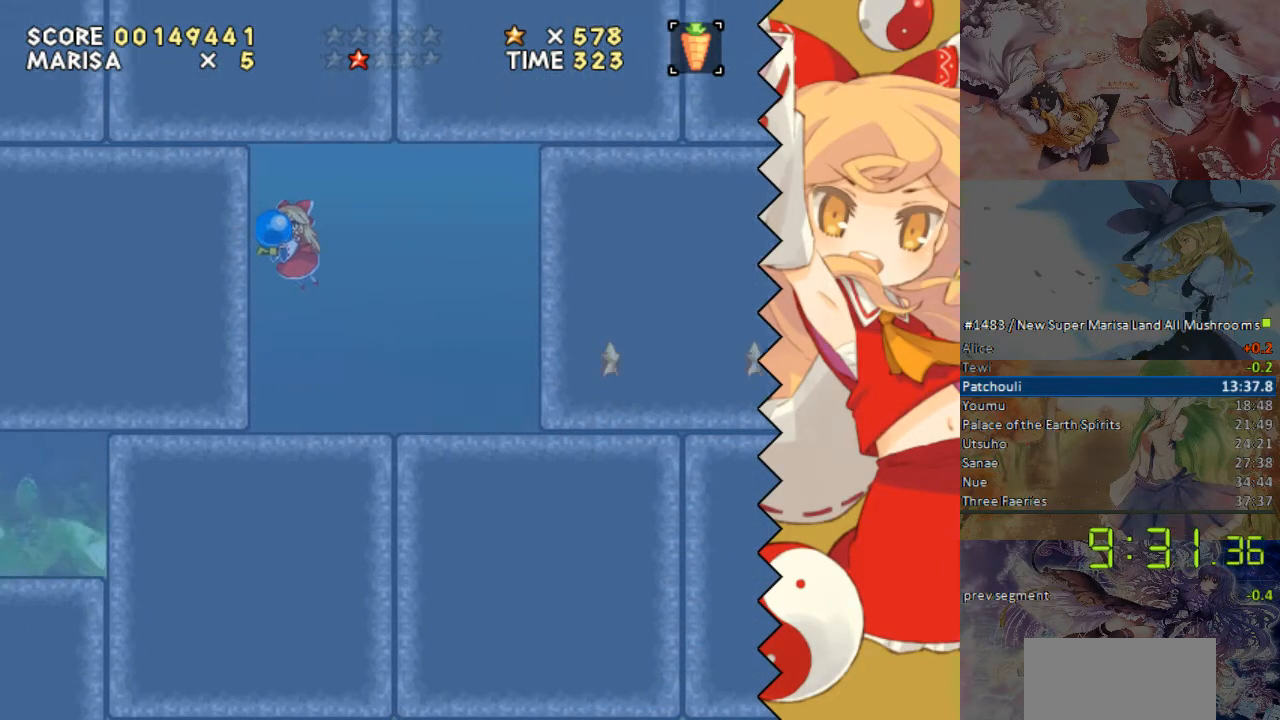
{"buttons": [], "events": [[436, "DPAD_LEFT", "up"]]}
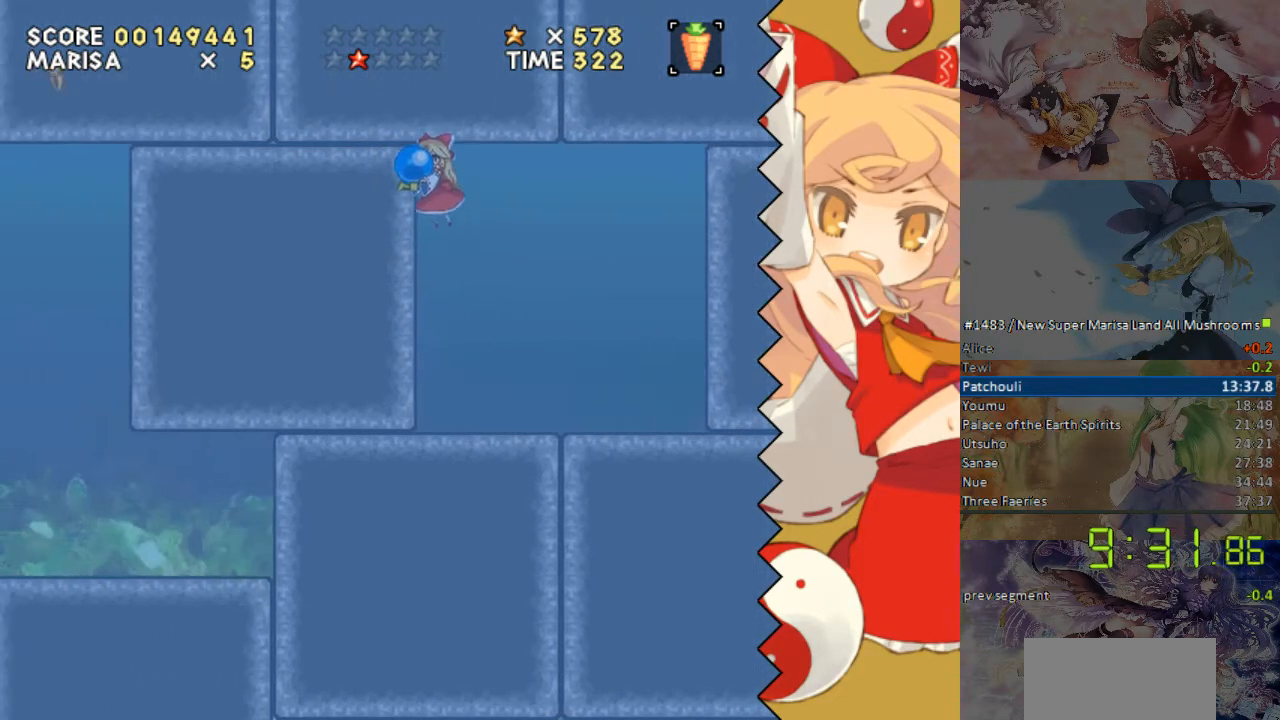
{"buttons": [], "events": []}
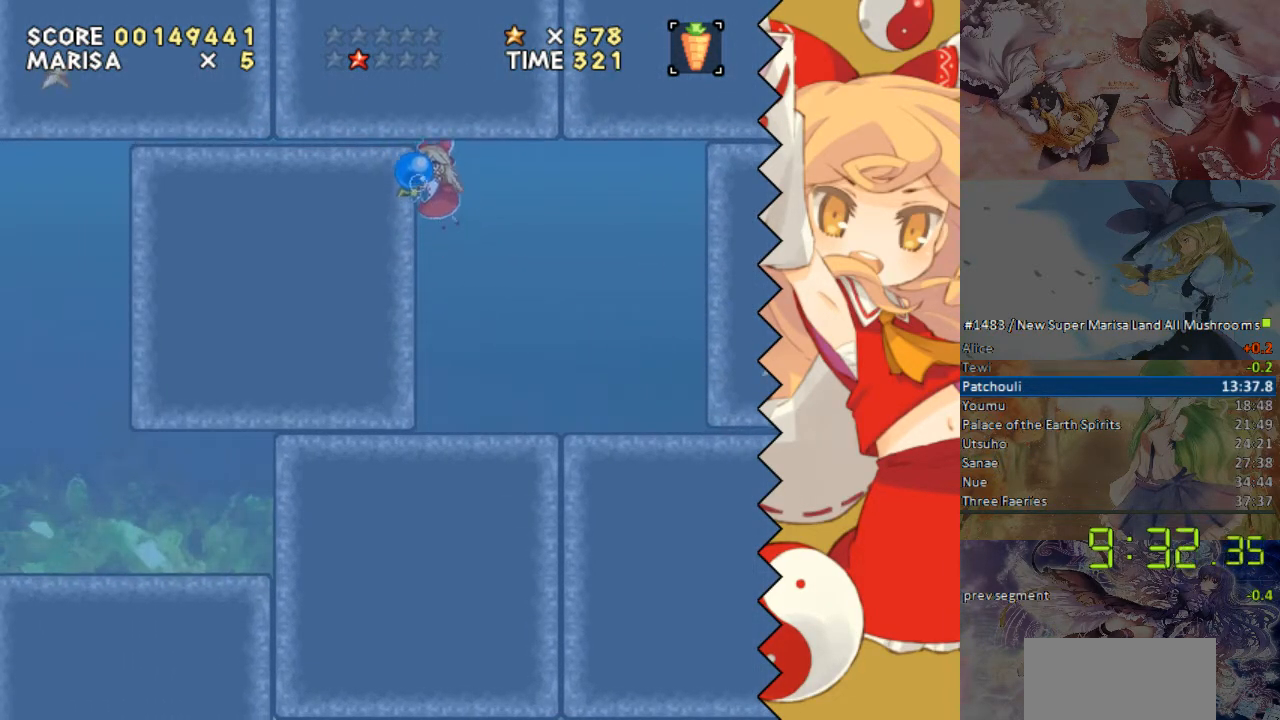
{"buttons": ["DPAD_LEFT"], "events": [[386, "DPAD_LEFT", "down"]]}
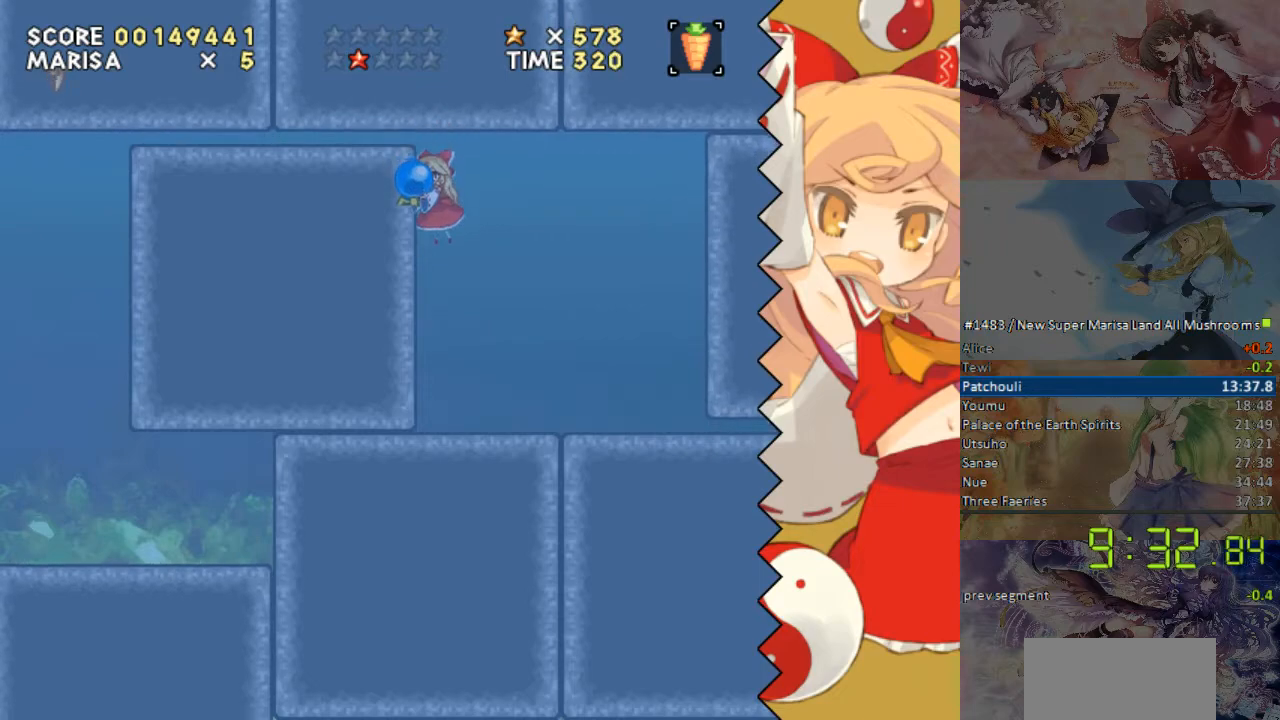
{"buttons": ["DPAD_LEFT"], "events": []}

YOUR TASK. Return every line shown above without changing a word, and skip the pictures.

ANSWER TO THE PROBLEM.
{"buttons": [], "events": [[436, "DPAD_LEFT", "up"]]}
{"buttons": [], "events": []}
{"buttons": ["DPAD_LEFT"], "events": [[386, "DPAD_LEFT", "down"]]}
{"buttons": ["DPAD_LEFT"], "events": []}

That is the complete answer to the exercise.